As for how the buying habits of the Middle Eastern woman differs from her international counterparts, Monica explains, “The really interesting thing about the Middle Eastern woman is that she’s buying in multiples much more because there’s a lot of gifting that happens, so she buys a suite of gifts more regularly. She’s also much more likely to buy the more high price point diamonds for self-purchases, as well as for gifts. I think overall our Middle Eastern customer spends more than most others and she comes back again and again. It’s an amazing, loyal customer actually. They really respond well to newness and fresh designs and it’s important for us to look after our Middle Eastern women, which is why we do a lot of exclusives for the region.” Of all of her pieces, Monica says it’s the bracelets that her customer here buys most of. “Bracelets and diamonds are really popular, they’re unequivocally the top purchases for them. They love to stack – they stack really well, they’re experts!” The region’s affinity for accessories is something that resonates with the designer. “There’s an instinctive love for jewellery which I think, coming from a Mediterranean country like Spain, I totally relate to.
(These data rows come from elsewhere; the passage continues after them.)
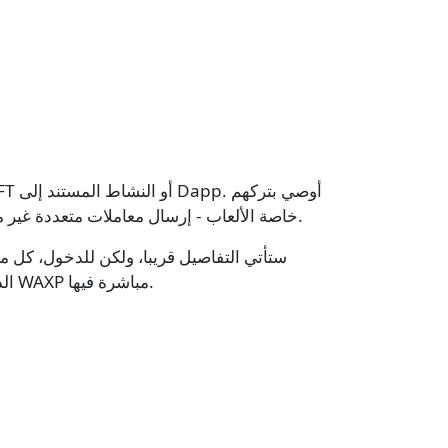
جميعاً متوقفون حتى تواجه شيئاً يزعجك. على سبيل المثال، يمكن لبعض تطبيقات dapps - خاصة الألعاب - إرسال معاملات متعددة غير مرغوب فيها لكل ما تفعله.
الدخول بها. يمكننا معرفة المحافظ التي تم تمكين الإشعارات بها وسنختار واحدة بشكل عشوائي وإيداع 1000 دولار من WAXP مباشرة فيها.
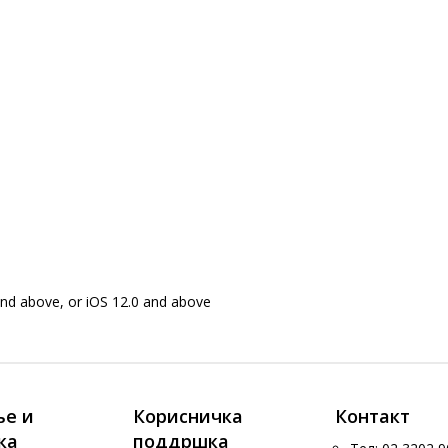
nd above, or iOS 12.0 and above
е и
Корисничка
Контакт
ка
поддршка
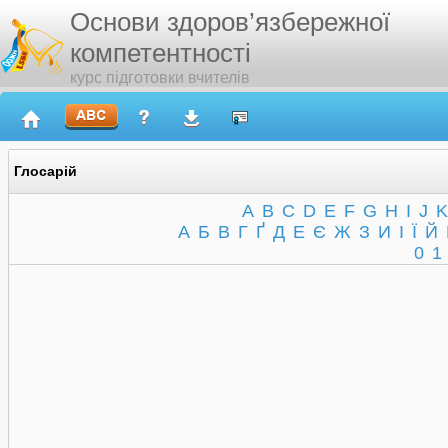
Основи здоров’язбережної
компетентності
курс підготовки вчителів
Глосарій
A
B
C
D
E
F
G
H
I
J
K
А
Б
В
Г
Ґ
Д
Е
Є
Ж
З
И
І
Ї
Й
0
1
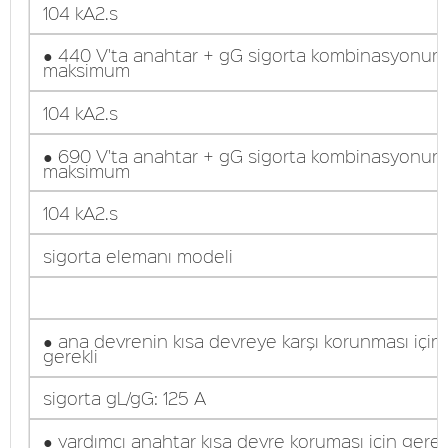
104 kA2.s
● 440 V'ta anahtar + gG sigorta kombinasyonun
maksimum
104 kA2.s
● 690 V'ta anahtar + gG sigorta kombinasyonun
maksimum
104 kA2.s
sigorta elemanı modeli
● ana devrenin kısa devreye karşı korunması için
gerekli
sigorta gL/gG: 125 A
● yardımcı anahtar kısa devre koruması için gerek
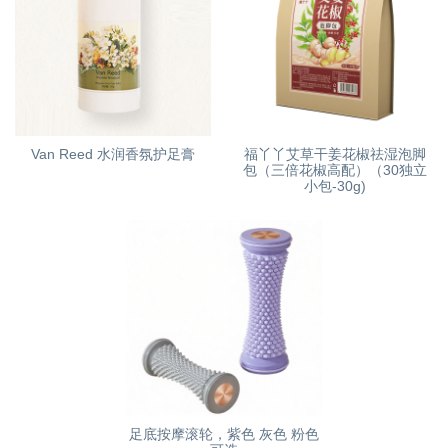
Van Reed 水润香氛护足膏
福丫丫艾草干姜花椒祛湿泡脚
包（三倍花椒高配）（30独立
小包-30g)
足底按摩滚轮，紫色 灰色 粉色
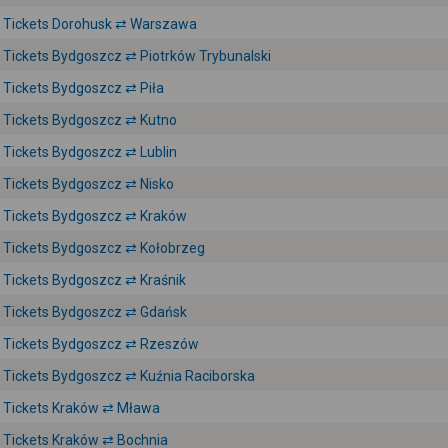
Tickets Dorohusk ⇄ Warszawa
Tickets Bydgoszcz ⇄ Piotrków Trybunalski
Tickets Bydgoszcz ⇄ Piła
Tickets Bydgoszcz ⇄ Kutno
Tickets Bydgoszcz ⇄ Lublin
Tickets Bydgoszcz ⇄ Nisko
Tickets Bydgoszcz ⇄ Kraków
Tickets Bydgoszcz ⇄ Kołobrzeg
Tickets Bydgoszcz ⇄ Kraśnik
Tickets Bydgoszcz ⇄ Gdańsk
Tickets Bydgoszcz ⇄ Rzeszów
Tickets Bydgoszcz ⇄ Kuźnia Raciborska
Tickets Kraków ⇄ Mława
Tickets Kraków ⇄ Bochnia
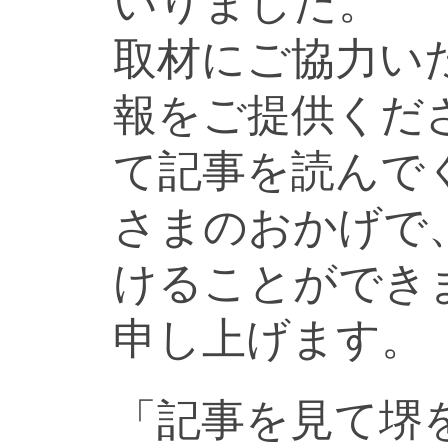
いりました。
取材にご協力い
報をご提供くだ
て記事を読んで
さまのおかげで
けることができ
申し上げます。
「記事を見て堺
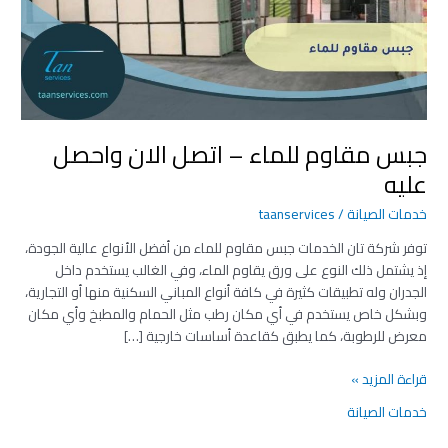
–
اتصل
الان
واحصل
عليه
جبس مقاوم للماء – اتصل الان واحصل
عليه
خدمات الصيانة
/
taanservices
توفر شركة تان الخدمات جبس مقاوم للماء من أفضل الأنواع عالية الجودة،
إذ يشتمل ذلك النوع على ورق يقاوم الماء، وفي الغالب يستخدم داخل
الجدران وله تطبيقات كثيرة في كافة أنواع المباني السكنية منها أو التجارية،
وبشكل خاص يستخدم في أي مكان رطب مثل الحمام والمطبخ وأي مكان
معرض للرطوبة، كما يطبق كقاعدة أساسات خارجية […]
قراءة المزيد »
خدمات الصيانة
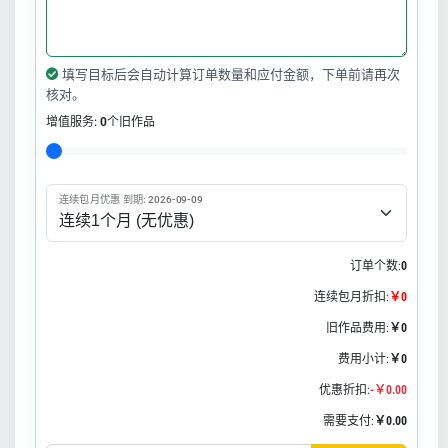
填写目标后会自动计算订单数量和应付金额，下单前请再次
核对。
增值服务:
0
个旧作品
连续包月优惠 到期: 2026-09-09
订单个数:
0
连续包月折扣:
￥0
旧作品费用:
￥0
费用小计:
￥0
优惠折扣:
-￥0.00
需要支付:
￥0.00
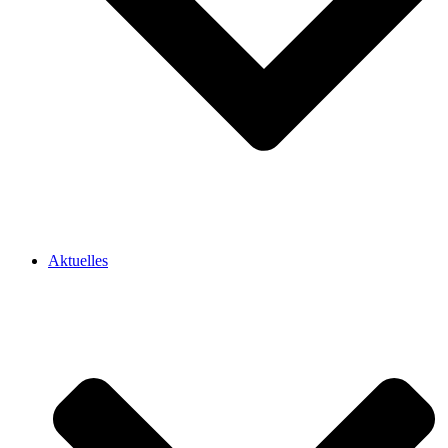
Aktuelles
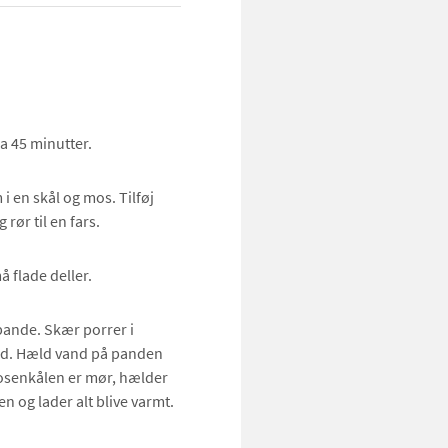
a 45 minutter.
 i en skål og mos. Tilføj
rør til en fars.
 flade deller.
 pande. Skær porrer i
ed. Hæld vand på panden
rosenkålen er mør, hælder
n og lader alt blive varmt.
There’s a real love of adornment that comes naturally.”
Monica’s pieces have been worn by the likes of Catherine, Duchess of Cambridge, Alicia Vikander and Emma Watson, but she says it’s the everyday woman that’s the focal point of her designs. “Our jewellery is everyday fine jewellery and we very much focus on how everyday women would wear us. That’s what we think about,” rather than which celebrities are wearing the pieces, she explains. Monica admits to getting excited when she sees women wearing something from the brand out in public. “I sometimes have to pounce on them!” she laughs. “It is really exciting. When I spot people on the street in the brand it’s brilliant. That’s why I’m designing jewellery, so people wear it.” Given the intimacy of jewellery, it must be a nice way to be involved in people’s lives? Monica agrees, saying, “Yes and when you ask about the piece they’ll inevitably always tell you a story – there is not one time that I have asked that I have not heard the whole story about how they came to have it. And that’s amazing.”
Monica's sketches for the new Nura collection show the evolution from initial concept to final designs.
When we ask what comes next for a brand that has already experienced so much success in less than a decade since its launch, Monica is endearingly humble in her answer. “I think just to keep doing what we do but better. Good execution is underrated. It’s not an exciting word to say you’re executing well but actually it is really difficult to do that every day and that is a huge goal. To come up with good jewellery, deliver good service, ship everything on time every day – we pride ourselves on the way we look after our customers.” Bazaar comments that she’s well on her way to world domination to which Monica replies, “I don’t know about domination but we’re trying to do a good job where we are.” And she’s certainly succeeding.